• **Problem**:
Return every line of the entries that includes the word "wire".

------------------------------------------------

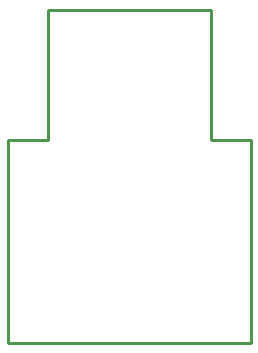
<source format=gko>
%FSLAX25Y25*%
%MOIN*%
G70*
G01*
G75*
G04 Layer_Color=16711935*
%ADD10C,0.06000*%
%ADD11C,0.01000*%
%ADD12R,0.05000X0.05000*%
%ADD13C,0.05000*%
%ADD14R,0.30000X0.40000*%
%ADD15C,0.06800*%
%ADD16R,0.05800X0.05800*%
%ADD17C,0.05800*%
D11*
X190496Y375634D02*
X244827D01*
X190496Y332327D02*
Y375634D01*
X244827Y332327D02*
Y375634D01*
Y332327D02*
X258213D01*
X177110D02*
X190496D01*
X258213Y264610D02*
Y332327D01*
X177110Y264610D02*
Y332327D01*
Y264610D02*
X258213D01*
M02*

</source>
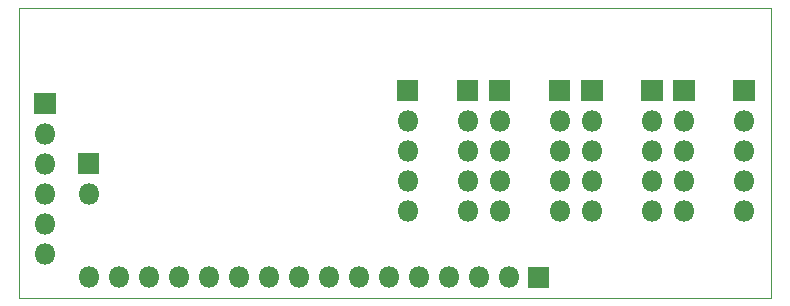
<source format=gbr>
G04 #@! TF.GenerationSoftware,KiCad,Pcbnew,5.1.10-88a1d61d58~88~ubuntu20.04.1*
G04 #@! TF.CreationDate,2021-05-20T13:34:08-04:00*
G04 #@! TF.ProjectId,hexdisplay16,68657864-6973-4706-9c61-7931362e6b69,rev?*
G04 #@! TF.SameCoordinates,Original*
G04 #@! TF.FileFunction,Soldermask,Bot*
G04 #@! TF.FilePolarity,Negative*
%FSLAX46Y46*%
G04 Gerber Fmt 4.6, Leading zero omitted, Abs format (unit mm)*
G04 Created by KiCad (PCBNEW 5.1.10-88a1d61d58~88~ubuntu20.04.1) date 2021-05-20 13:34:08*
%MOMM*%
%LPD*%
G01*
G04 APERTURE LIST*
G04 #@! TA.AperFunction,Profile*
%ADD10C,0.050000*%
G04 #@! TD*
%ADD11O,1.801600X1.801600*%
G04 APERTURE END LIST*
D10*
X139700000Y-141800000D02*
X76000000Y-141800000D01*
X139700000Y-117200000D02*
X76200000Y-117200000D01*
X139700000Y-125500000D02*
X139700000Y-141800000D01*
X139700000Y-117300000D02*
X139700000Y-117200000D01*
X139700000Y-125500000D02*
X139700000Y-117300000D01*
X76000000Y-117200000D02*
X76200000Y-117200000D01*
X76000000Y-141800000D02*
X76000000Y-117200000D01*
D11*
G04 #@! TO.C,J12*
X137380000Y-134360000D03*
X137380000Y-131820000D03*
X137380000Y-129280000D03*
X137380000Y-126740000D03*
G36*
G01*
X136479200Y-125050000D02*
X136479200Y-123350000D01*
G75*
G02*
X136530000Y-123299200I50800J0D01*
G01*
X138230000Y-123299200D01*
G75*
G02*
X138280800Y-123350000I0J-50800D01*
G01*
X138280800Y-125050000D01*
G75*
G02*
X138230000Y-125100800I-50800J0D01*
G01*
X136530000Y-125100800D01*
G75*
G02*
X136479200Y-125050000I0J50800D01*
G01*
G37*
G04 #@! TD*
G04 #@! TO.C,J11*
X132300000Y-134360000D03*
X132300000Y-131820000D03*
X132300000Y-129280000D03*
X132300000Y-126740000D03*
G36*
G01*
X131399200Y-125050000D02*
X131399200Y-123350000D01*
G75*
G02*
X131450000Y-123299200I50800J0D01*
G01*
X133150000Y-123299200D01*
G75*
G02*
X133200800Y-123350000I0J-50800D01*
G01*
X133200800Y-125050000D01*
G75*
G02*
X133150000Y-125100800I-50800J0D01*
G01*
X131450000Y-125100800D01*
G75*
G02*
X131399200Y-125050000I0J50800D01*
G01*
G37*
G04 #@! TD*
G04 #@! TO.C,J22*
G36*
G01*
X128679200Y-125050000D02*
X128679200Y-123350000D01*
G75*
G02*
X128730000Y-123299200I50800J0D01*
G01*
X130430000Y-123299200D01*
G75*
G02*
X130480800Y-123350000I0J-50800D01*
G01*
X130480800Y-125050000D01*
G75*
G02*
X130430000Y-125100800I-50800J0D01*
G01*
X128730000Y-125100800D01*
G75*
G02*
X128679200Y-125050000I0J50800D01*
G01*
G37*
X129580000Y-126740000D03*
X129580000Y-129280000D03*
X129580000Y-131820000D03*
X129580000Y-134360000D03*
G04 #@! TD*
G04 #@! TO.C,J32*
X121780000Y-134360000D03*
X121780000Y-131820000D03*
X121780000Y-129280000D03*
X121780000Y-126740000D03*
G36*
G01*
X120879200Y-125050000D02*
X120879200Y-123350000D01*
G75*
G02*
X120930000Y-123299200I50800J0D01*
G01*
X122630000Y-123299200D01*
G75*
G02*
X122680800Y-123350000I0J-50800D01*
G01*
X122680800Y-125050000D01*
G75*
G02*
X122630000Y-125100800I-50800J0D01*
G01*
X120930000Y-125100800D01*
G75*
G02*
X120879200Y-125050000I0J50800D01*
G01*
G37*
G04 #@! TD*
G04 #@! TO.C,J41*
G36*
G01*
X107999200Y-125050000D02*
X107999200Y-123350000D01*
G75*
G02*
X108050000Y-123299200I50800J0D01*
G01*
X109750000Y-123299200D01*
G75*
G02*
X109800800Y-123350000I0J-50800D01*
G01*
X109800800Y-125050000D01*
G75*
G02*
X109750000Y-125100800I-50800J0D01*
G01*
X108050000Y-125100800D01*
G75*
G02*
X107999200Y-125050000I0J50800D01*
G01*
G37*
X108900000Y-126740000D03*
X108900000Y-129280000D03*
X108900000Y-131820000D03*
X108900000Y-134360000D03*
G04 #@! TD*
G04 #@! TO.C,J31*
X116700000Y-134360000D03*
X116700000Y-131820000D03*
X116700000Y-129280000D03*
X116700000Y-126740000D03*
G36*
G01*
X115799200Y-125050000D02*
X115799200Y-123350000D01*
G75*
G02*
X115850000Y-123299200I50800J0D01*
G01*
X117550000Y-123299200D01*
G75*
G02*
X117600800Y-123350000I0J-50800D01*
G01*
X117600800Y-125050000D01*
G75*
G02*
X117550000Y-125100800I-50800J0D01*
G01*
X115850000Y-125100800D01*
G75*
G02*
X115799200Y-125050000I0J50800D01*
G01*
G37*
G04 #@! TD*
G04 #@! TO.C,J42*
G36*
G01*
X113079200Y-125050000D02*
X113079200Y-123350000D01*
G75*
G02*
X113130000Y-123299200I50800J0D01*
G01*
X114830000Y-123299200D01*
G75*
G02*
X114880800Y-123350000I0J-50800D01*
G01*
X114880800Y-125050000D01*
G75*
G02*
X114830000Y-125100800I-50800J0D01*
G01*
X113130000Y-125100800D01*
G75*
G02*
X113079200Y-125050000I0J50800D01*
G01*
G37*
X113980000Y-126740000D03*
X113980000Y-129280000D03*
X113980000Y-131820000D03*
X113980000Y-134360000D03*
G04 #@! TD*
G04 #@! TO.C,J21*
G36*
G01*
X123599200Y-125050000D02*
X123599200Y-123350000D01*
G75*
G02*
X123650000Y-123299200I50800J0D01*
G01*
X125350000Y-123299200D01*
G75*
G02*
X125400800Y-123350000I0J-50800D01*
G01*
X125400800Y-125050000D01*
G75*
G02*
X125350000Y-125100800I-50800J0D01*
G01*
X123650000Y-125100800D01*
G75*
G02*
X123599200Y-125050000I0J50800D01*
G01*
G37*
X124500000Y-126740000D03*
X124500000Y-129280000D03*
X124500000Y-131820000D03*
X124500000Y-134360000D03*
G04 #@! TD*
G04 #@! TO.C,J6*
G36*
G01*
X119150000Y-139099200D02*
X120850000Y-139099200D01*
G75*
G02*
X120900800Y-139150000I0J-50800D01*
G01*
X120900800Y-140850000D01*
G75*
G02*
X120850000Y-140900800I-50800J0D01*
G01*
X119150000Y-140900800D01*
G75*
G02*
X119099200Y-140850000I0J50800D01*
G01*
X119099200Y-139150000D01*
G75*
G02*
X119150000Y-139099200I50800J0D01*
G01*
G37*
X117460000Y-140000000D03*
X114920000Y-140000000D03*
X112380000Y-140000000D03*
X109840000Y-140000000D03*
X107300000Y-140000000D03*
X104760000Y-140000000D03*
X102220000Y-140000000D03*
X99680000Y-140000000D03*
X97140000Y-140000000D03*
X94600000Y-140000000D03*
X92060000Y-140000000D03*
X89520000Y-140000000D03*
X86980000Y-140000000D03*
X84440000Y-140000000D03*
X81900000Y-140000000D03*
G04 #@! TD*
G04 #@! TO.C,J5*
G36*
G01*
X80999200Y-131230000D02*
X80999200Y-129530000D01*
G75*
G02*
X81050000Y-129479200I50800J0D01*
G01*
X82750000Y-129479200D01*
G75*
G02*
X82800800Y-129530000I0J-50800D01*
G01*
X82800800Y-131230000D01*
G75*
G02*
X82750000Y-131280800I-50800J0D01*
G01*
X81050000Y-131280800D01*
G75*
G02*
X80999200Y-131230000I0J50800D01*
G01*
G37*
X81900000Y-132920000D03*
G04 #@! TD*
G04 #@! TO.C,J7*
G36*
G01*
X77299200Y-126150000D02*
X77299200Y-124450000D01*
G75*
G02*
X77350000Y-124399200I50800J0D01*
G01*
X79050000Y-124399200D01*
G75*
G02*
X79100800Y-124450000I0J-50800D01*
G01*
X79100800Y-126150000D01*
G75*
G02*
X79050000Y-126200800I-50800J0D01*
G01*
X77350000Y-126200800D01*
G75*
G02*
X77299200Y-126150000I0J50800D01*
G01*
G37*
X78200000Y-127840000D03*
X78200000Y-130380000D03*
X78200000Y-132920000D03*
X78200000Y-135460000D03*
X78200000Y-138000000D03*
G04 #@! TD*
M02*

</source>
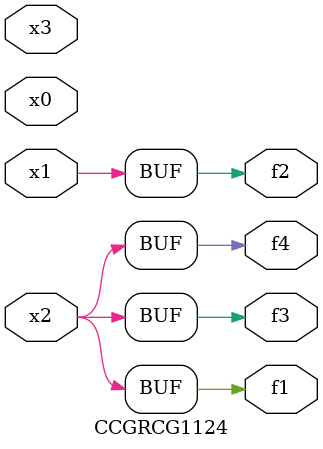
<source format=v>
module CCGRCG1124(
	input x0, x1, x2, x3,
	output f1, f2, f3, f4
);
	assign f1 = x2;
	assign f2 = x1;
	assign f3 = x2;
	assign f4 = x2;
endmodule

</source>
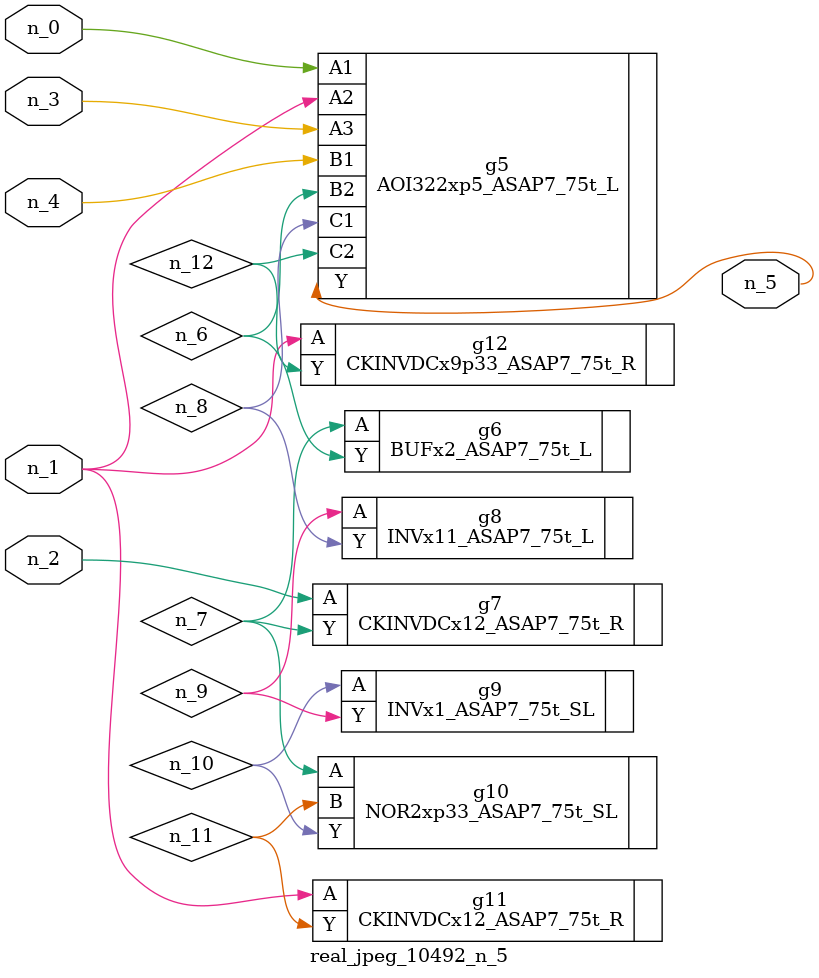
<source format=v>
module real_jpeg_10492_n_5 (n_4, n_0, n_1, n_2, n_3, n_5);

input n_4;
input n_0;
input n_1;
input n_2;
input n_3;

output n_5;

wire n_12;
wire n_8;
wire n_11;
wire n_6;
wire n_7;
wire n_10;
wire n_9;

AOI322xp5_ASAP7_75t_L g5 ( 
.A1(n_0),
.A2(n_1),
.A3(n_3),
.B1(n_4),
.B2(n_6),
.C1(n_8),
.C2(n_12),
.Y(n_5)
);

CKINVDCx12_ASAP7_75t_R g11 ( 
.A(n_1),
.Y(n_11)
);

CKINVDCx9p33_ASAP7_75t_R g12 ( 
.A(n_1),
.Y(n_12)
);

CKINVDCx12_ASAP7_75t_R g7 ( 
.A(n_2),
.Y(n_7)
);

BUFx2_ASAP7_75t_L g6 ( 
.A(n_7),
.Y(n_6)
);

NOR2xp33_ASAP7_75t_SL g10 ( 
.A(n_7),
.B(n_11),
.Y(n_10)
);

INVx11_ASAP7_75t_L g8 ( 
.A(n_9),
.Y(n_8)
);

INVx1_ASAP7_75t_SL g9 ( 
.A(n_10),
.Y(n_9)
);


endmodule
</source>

------------------------------------------------

• **Written answer**:
wire n_12;
wire n_8;
wire n_11;
wire n_6;
wire n_7;
wire n_10;
wire n_9;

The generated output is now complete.